__TEXTE SOURCE__:
Avec la crise financière et la robotisation du travail, le revenu universel d’existence, alternative à la réduction du temps de travail, revient sur le devant de la scène politique. Appelé de multiples façons : allocation universelle, revenu de base…, il est revendiqué par certains représentants de droite et de gauche. Pour la droite, c’est une façon de supprimer la protection sociale et de la remplacer par un revenu de base égal pour tous. Pour la gauche, c’est maintenir la protection sociale et rajouter une allocation plus fluide, sans contrôle ni stigmatisation entre l’emploi, la formation, la création et les activités bénévoles. Les expériences actuelles (appelées RUE) sont partielles et sont une forme d’extension de la protection sociale et non une mise en place du revenu universel.

Le lien de ce débat avec la « raréfaction du travail »

La crainte que le progrès ne détruise des emplois est aussi vieille que le progrès lui-même. Rappelons-nous les Canuts de Lyon et encore plus ancien les soldats grecs face à l’introduction des catapultes. Or, ce que nous disent les historiens et les experts c’est que les deux précédentes révolutions industrielles qu’ont connu le XIXème et le XXème siècles n’ont pas entrainé la fin du travail et qu’au contraire le nombre de salariés a augmenté ; le salariat lui-même est devenu la forme très majoritaire des relations de travail alors que dans le même temps la durée moyenne du travail a baissé. La question est donc de savoir si la troisième révolution industrielle que nous vivons, celle du numérique, est une opportunité ou une catastrophe. Il est trop tôt pour le dire et cela dépendra beaucoup de la manière dont nous appréhendons ces changements. Si nous considérons que c’est une opportunité, nous avons à assumer un triple défi, celui de la compétitivité, celui de l’adaptation du modèle social et l’existence d’un système de formation initiale et continue performant et efficace à même d’assurer une bonne transformation du travail.

__MATÉRIAU SOURCE__:
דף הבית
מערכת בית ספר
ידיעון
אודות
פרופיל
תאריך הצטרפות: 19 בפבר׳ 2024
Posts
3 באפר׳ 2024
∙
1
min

__QUESTIONS SUR LE MATÉRIAU__:
A. Recopiez mot pour mot le texte sur le revenu universel, de « Avec la crise » à « du revenu universel. ».
B. Prolongez le texte sur le revenu universel en reprenant juste après sa dernière phrase.

__RÉPONSES PAR CONSIGNE__:
A.
Avec la crise financière et la robotisation du travail, le revenu universel d’existence, alternative à la réduction du temps de travail, revient sur le devant de la scène politique. Appelé de multiples façons : allocation universelle, revenu de base…, il est revendiqué par certains représentants de droite et de gauche. Pour la droite, c’est une façon de supprimer la protection sociale et de la remplacer par un revenu de base égal pour tous. Pour la gauche, c’est maintenir la protection sociale et rajouter une allocation plus fluide, sans contrôle ni stigmatisation entre l’emploi, la formation, la création et les activités bénévoles. Les expériences actuelles (appelées RUE) sont partielles et sont une forme d’extension de la protection sociale et non une mise en place du revenu universel.

B.
Définition et financement

Comment définir le revenu de base ? Il est possible de distinguer quatre critères de distribution des ressources économiques. Les trois premiers sont des critères de justice distributive : le principe de contribution (ou mérite), selon lequel chacun devrait recevoir selon son dû ; le principe de compensation, selon lequel les ressources devraient être attribuées selon le besoin ; et enfin l’égalité. Le quatrième critère entend tenir compte de l’efficacité : selon ce principe, les ressources doivent être attribuées à ceux qui en feront le meilleur usage. Théoriquement, le revenu de base peut être justifié par ces quatre principes.

Comment financer le revenu de base ? Pour un revenu de base à 500 euros, le taux de prélèvement obligatoire augmenterait de 12,4 points et les recettes fiscales de +45 %. On peut économiser sur le RSA, sur d’autres minima sociaux et sur les allocations familiales. Il est donc difficile d’économiser plus de 80 milliards d’euros, sauf à s’en prendre à la protection sociale (santé, retraites, assurance chômage…). Il reste à trouver 270 milliards d’euros.

« Comment peut-on défendre le revenu de base ? »

Allons voir du côté des experts

Le rapport de Guillaume Allègre de l’observatoire français des conjonctures économiques (OFCE) de décembre 2013, est sceptique sur cette mesure, contrairement à Marc de Basquiat du Mouvement Français pour un revenu de base.
Marc de Basquiat indique : « je défends le revenu de base dans une logique où les prestations contributives resteraient inchangées tandis que les prestations non contributives (RSA, allocations familiales) seraient remplacées par un revenu de base qui dépendrait de l’âge. Des prestations répondant à des situations spécifiques (logement, handicap, dépendance) seraient maintenues en complément du revenu de base.

La pauvreté, la diversité des conditions, le dynamisme économique, l’héritage du passé, l’encouragement à la nuptialité, l’aide aux enfants, la complexité croissante de l’État-providence, le déficit des comptes publics, la pression fiscale pourrait être réglée par l’instauration du revenu universel, défend Marc de Basquiat.

Pour Guillaume Allègre, les réponses à apporter en termes de politiques publiques sont complexes, à l’image des problèmes qu’elles sont censées résoudre. Cela nécessite de réformer les systèmes de quotient familial et conjugal, de réformer les minima sociaux, la fiscalité sur l’héritage, le patrimoine et d’adopter une stratégie globale de sortie de crise qui permette de réduire les déficits budgétaires, sociaux, écologiques et de lutter contre le cercle vicieux des inégalités. Il est illusoire de penser qu’il soit possible de résoudre tous ces problèmes par un seul dispositif.

« Les objectifs fixés au revenu de base peuvent être poursuivis par d’autres instruments, et notamment par les minima sociaux, l’assurance chômage et la réduction généralisée de la durée du travail (via la diminution de la durée légale du temps de travail, l’allongement des congés parentaux, ou la mise en place d’un congé sabbatique rémunéré) », tout comme par la sécurité sociale universelle (CMU, CMUC).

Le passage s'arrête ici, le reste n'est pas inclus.